Friday, February 22, 2013

Jesus & Economic Life (7) Giving

Jesus expected his followers to give to those in need, and to lend not expecting to be repaid.

And if you do good to those who are good to you, what credit is that to you? Even sinners do that. And if you lend to those from whom you expect repayment, what credit is that to you? Even sinners lend to sinners, expecting to be repaid in full. But love your enemies, do good to them, and lend to them without expecting to get anything back (Luke 6:33-34).
Bad people are quite happy to lend, if they know they will be repaid, especially if they can earn interest. Jesus expected his followers to be different. They must lend to the poor expecting nothing in return. This was not a new idea. This was the Torah principle of interest free loans to the poor.

This giving should not be done out of obligation. It should be motivated by the love of God.
Be merciful, just as your Father is merciful (Luke 6:35).
Those who love God will be merciful to be like him.

Jesus challenged his followers to feed people who were hungry.
For I was hungry and you gave me something to eat, I was thirsty and you gave me something to drink, I was a stranger and you invited me in, I needed clothes and you clothed me, I was sick and you looked after me, I was in prison and you came to visit me (Matt 25:35-36).
Followers of Jesus are expected to provide their neighbours with food, just as Boaz provided Ruth and Naomi with food by allowing Ruth to glean on his land.

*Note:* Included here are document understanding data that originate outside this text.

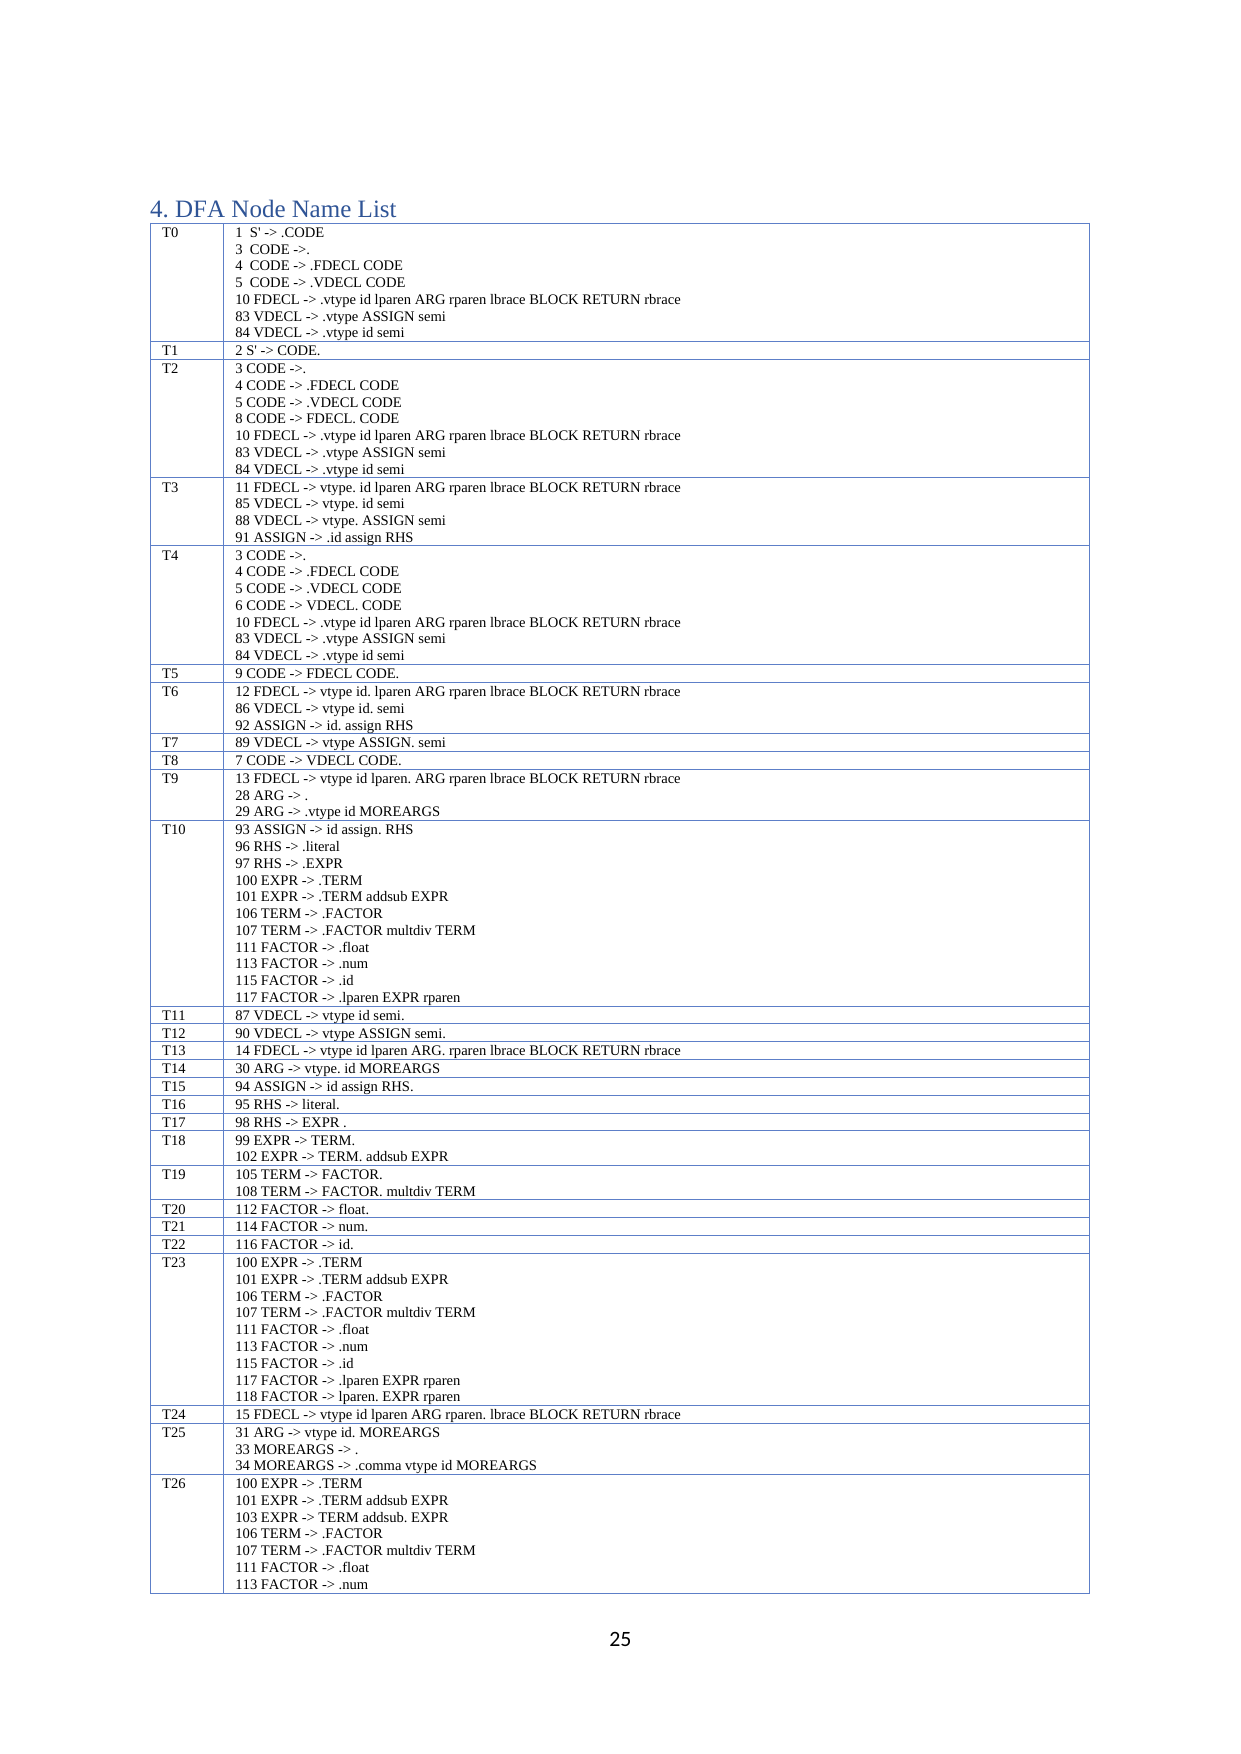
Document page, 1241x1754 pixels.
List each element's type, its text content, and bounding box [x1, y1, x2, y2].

table_cell 90 VDECL -> vtype ASSIGN semi. [224, 1024, 1089, 1041]
table_cell 11 FDECL -> vtype. id lparen ARG rparen lbrace BLOCK RETURN rbrace 85 VDECL -> vtype. id semi 88 VDECL -> vtype. ASSIGN semi 91 ASSIGN -> .id assign RHS [224, 478, 1089, 545]
table_cell T3 [151, 478, 223, 545]
table_cell 7 CODE -> VDECL CODE. [224, 752, 1089, 769]
table_cell T23 [151, 1254, 223, 1405]
table_cell T5 [151, 665, 223, 682]
table_cell T19 [151, 1166, 223, 1199]
table_cell T11 [151, 1007, 223, 1023]
table_cell 3 CODE ->. 4 CODE -> .FDECL CODE 5 CODE -> .VDECL CODE 6 CODE -> VDECL. CODE 10 FDECL -> .vtype id lparen ARG rparen lbrace BLOCK RETURN rbrace 83 VDECL -> .vtype ASSIGN semi 84 VDECL -> .vtype id semi [224, 546, 1089, 664]
table_cell 3 CODE ->. 4 CODE -> .FDECL CODE 5 CODE -> .VDECL CODE 8 CODE -> FDECL. CODE 10 FDECL -> .vtype id lparen ARG rparen lbrace BLOCK RETURN rbrace 83 VDECL -> .vtype ASSIGN semi 84 VDECL -> .vtype id semi [224, 360, 1089, 477]
table_cell 94 ASSIGN -> id assign RHS. [224, 1078, 1089, 1094]
table_cell 100 EXPR -> .TERM 101 EXPR -> .TERM addsub EXPR 106 TERM -> .FACTOR 107 TERM -> .FACTOR multdiv TERM 111 FACTOR -> .float 113 FACTOR -> .num 115 FACTOR -> .id 117 FACTOR -> .lparen EXPR rparen 118 FACTOR -> lparen. EXPR rparen [224, 1254, 1089, 1405]
table_cell T26 [151, 1475, 223, 1592]
table_cell 14 FDECL -> vtype id lparen ARG. rparen lbrace BLOCK RETURN rbrace [224, 1042, 1089, 1059]
table_cell 15 FDECL -> vtype id lparen ARG rparen. lbrace BLOCK RETURN rbrace [224, 1406, 1089, 1423]
table_cell T8 [151, 752, 223, 769]
subtitle 4. DFA Node Name List [150, 194, 1090, 223]
table_cell T2 [151, 360, 223, 477]
table_cell 99 EXPR -> TERM. 102 EXPR -> TERM. addsub EXPR [224, 1131, 1089, 1165]
table_cell T18 [151, 1131, 223, 1165]
table_cell 9 CODE -> FDECL CODE. [224, 665, 1089, 682]
table_cell 12 FDECL -> vtype id. lparen ARG rparen lbrace BLOCK RETURN rbrace 86 VDECL -> vtype id. semi 92 ASSIGN -> id. assign RHS [224, 683, 1089, 733]
table_cell T13 [151, 1042, 223, 1059]
table_cell T24 [151, 1406, 223, 1423]
table_cell 13 FDECL -> vtype id lparen. ARG rparen lbrace BLOCK RETURN rbrace 28 ARG -> . 29 ARG -> .vtype id MOREARGS [224, 770, 1089, 820]
table_cell 31 ARG -> vtype id. MOREARGS 33 MOREARGS -> . 34 MOREARGS -> .comma vtype id MOREARGS [224, 1424, 1089, 1474]
table_cell 98 RHS -> EXPR . [224, 1114, 1089, 1130]
table_cell T16 [151, 1096, 223, 1112]
table_cell 30 ARG -> vtype. id MOREARGS [224, 1060, 1089, 1077]
table_cell T10 [151, 821, 223, 1006]
table_cell T4 [151, 546, 223, 664]
table_cell T17 [151, 1114, 223, 1130]
table_cell T6 [151, 683, 223, 733]
table_cell 2 S' -> CODE. [224, 342, 1089, 359]
table_cell T12 [151, 1024, 223, 1041]
table_cell T21 [151, 1218, 223, 1235]
table_cell 95 RHS -> literal. [224, 1096, 1089, 1112]
table_cell T7 [151, 734, 223, 751]
table_cell T20 [151, 1200, 223, 1217]
table_cell 87 VDECL -> vtype id semi. [224, 1007, 1089, 1023]
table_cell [224, 1475, 1089, 1592]
table_cell T9 [151, 770, 223, 820]
table_cell T15 [151, 1078, 223, 1094]
table_header 1 S' -> .CODE 3 CODE ->. 4 CODE -> .FDECL CODE 5 CODE -> .VDECL CODE 10 FDECL -> .vtype id lparen ARG rparen lbrace BLOCK RETURN rbrace 83 VDECL -> .vtype ASSIGN semi 84 VDECL -> .vtype id semi [224, 224, 1089, 341]
table_cell 114 FACTOR -> num. [224, 1218, 1089, 1235]
table_header T0 [151, 224, 223, 341]
table_cell T14 [151, 1060, 223, 1077]
table_cell 116 FACTOR -> id. [224, 1236, 1089, 1253]
table_cell T1 [151, 342, 223, 359]
table_cell 93 ASSIGN -> id assign. RHS 96 RHS -> .literal 97 RHS -> .EXPR 100 EXPR -> .TERM 101 EXPR -> .TERM addsub EXPR 106 TERM -> .FACTOR 107 TERM -> .FACTOR multdiv TERM 111 FACTOR -> .float 113 FACTOR -> .num 115 FACTOR -> .id 117 FACTOR -> .lparen EXPR rparen [224, 821, 1089, 1006]
table_cell T22 [151, 1236, 223, 1253]
table_cell 89 VDECL -> vtype ASSIGN. semi [224, 734, 1089, 751]
table_cell 112 FACTOR -> float. [224, 1200, 1089, 1217]
table_cell T25 [151, 1424, 223, 1474]
table_cell 105 TERM -> FACTOR. 108 TERM -> FACTOR. multdiv TERM [224, 1166, 1089, 1199]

Giving to the poor made economic sense.
Do not store up for yourselves treasures on earth, where moths and vermin destroy, and where thieves break in and steal. But store up for yourselves treasures in heaven, where moths and vermin do not destroy, and where thieves do not break in and steal (Matt 6:19-21)
Storing up treasure was impossible in Galilee and Judea. If the moths and vermin did not destroy it, the soldiers and tax collectors. Maybe the moths and vermin were a cheeky reference to the Romans and their tax collectors.